WHAT THE TASK ASKS:
Proceed with the description of the Serlachius Museum extension, carrying it on from its last sentence.

SELECTED EXTRACT:
"""
Serlachius Museum Gösta
0836-ARX-FI-2011
Architect: ARX Portugal Arquitectos
Status: Competition (2011)
Visualizer: Studio
Scale: 4.644 ㎡ Medium
Types: Cultural, Museum

Context

The Serlachius Museum’s expansion building – the Gösta Extension – must necessarily have a symbolic character, enhanced by the magnificent location in Joenniemi Manor which already endows it with undoubted importance.

Water-related elements, such as the Vuohijoki landscape, and the privileged view of Lake Melasjärvi and Taavetinsaari Island, foster exceptional characteristics, thus making this location the most adequate site for the Museum in present competition.

Built between 1932 and 1935, inspired in English country houses’ architecture and in the Functionalist movement, the existing building was initially designed as a house residence for the Sherlachius family. Later, around 1945 and after the death of Gösta Sherlachius, the house was partially adapted to host exhibitive spaces. It was only around 1983-84 that the house was finally remodelled and transformed into a Museum.
Apart from the house, the gardens also play a vital role in the history of this place. Designed by Paul Olsson and dated from 1935, these clearly classic-influenced gardens intended to implement water mirrors and statuary along the territory, but these intentions never managed to get accomplished.

In this context, and due to the high increase of the exhibitive estate of the Serlachius Museum, comes the inevitable need to extend its building area.
"""
(Part of a data file)
"""
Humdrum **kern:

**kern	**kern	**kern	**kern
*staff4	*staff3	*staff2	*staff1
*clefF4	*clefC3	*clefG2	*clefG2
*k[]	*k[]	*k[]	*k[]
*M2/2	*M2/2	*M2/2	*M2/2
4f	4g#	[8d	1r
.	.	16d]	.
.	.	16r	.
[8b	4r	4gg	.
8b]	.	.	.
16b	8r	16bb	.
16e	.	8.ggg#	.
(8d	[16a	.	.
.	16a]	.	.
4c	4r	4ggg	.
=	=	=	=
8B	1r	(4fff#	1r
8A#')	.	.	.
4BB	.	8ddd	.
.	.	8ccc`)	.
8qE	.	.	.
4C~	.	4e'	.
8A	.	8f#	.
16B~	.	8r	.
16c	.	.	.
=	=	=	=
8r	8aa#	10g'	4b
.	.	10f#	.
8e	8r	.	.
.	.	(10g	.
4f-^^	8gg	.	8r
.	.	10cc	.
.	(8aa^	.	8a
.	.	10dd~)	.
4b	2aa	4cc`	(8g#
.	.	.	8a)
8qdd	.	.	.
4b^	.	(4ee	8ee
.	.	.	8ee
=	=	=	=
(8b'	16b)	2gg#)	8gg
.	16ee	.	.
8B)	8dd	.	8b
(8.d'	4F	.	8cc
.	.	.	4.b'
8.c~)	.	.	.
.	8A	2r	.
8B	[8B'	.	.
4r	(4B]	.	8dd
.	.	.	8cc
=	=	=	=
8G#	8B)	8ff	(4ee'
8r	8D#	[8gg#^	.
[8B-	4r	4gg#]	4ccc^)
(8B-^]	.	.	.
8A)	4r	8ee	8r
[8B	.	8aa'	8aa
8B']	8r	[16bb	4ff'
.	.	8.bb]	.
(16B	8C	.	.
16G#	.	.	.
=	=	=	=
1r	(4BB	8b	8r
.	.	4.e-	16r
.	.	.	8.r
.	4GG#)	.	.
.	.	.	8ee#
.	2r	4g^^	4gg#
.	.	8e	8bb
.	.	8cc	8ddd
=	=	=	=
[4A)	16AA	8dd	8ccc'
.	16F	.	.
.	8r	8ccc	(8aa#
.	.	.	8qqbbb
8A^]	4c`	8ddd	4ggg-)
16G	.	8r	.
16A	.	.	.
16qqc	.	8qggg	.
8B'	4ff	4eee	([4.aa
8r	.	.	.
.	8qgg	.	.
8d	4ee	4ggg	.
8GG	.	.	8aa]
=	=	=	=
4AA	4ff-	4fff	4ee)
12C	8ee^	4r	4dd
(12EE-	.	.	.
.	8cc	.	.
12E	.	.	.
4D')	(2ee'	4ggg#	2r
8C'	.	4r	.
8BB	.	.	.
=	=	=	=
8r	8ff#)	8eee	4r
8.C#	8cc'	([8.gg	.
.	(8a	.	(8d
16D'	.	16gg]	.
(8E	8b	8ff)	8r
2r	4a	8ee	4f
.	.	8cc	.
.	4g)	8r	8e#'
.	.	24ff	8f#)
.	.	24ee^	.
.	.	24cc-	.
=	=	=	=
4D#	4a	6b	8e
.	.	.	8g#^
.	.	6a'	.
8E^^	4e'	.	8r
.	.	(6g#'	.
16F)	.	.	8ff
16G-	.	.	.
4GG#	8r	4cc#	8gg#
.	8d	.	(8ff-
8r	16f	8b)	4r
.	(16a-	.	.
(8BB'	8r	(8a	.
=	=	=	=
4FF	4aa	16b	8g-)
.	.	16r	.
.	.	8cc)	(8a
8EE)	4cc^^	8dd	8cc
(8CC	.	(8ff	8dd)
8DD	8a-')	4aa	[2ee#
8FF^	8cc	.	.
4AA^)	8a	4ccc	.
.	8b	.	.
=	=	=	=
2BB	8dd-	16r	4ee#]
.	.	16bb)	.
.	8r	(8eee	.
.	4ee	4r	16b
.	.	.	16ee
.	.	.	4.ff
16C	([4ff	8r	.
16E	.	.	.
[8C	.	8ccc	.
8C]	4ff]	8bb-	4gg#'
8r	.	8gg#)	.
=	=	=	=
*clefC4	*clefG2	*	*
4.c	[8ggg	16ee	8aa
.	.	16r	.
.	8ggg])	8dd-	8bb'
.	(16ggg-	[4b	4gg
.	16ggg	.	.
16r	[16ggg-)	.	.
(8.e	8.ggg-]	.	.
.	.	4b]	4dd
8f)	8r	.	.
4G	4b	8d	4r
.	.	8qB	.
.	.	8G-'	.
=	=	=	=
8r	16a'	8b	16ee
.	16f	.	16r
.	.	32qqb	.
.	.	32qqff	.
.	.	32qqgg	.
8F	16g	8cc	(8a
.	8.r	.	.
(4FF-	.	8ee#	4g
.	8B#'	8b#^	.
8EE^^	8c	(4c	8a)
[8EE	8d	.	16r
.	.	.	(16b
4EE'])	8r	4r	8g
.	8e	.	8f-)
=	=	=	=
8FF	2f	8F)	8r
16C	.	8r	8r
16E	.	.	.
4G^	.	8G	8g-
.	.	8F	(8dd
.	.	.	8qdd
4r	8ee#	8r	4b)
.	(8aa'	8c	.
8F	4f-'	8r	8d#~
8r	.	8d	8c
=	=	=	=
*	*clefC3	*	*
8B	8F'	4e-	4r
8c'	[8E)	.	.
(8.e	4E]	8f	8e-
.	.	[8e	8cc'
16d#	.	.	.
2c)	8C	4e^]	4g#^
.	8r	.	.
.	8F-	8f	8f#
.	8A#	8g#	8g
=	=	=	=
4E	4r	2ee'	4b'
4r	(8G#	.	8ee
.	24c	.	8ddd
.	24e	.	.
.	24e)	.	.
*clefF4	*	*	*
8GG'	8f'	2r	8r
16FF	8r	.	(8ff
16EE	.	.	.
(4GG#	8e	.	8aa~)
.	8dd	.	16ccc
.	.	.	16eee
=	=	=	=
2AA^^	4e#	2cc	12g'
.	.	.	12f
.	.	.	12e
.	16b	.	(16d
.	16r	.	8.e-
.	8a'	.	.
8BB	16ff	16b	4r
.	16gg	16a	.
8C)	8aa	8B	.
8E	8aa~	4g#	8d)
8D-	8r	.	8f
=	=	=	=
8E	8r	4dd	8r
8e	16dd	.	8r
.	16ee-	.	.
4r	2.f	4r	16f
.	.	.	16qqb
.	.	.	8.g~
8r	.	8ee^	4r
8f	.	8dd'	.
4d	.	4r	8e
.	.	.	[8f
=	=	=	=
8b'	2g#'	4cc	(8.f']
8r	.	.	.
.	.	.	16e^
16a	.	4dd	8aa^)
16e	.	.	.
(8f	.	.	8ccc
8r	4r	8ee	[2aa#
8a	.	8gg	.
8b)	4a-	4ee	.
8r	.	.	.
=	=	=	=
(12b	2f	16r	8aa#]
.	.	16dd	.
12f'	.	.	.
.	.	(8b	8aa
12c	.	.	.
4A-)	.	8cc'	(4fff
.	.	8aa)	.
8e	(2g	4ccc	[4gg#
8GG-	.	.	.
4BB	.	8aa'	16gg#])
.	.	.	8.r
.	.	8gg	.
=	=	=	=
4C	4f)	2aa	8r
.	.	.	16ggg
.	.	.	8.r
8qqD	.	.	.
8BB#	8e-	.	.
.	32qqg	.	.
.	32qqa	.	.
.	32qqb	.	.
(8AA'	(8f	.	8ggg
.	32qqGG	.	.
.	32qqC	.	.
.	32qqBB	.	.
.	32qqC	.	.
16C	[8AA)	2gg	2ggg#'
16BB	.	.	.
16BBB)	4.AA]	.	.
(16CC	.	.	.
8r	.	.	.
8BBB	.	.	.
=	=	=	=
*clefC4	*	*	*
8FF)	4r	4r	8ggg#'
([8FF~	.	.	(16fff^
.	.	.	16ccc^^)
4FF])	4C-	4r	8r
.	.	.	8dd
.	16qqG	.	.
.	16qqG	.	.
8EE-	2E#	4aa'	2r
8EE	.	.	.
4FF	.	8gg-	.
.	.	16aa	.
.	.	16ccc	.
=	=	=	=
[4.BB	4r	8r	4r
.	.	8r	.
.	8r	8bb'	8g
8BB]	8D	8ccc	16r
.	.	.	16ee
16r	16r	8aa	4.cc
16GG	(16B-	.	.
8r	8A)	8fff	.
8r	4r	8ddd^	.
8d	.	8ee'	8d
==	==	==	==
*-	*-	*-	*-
"""
RESPONSE:
Concept

The new museum comes together as a landscape that reinterprets the concept of the existing garden and its accesses, as it simultaneously redesigns the current coastline, allowing the water to be part of the architecture composition.

By reinforcing some of Paul Olsson’s past intentions for this place, water comes out as sculptural element delineating inner space. In its territorial expression, this water crosses and interacts with other natural elements – stone, wood and green structures – in a long wandering parterre between building and lake margin.

The access to the building is shaped quite naturally and intuitively, almost as a mean to an end or a road taking us to our destination. This project’s “architectonic path” determines the visitor’s relationship with the building, his or her way of inhabiting the museum.

The path’s reading is therefore defined by the entrance in the building and its inner possibilities of moving around. The sequence ramp/ lobby/ corridor/ galleries/ water patios/ focal points constitute the “orchestration” of the project’s main elements.

In this Museum, the definition of the path itself, or just a simple corridor, is fundamental for its interpretation.
The architecture of the new Museum aspires to be, simultaneously, the reflection of the surrounding territory’s exploratory character and stimulating context – enigmatic – calling out to the sensorial, perceptual and intellectual faculties of those visiting and experiencing the building.

Like the museological content it hosts, also its architecture becomes available for inquiry, as it is made of codes that are decipherable by attentive experience.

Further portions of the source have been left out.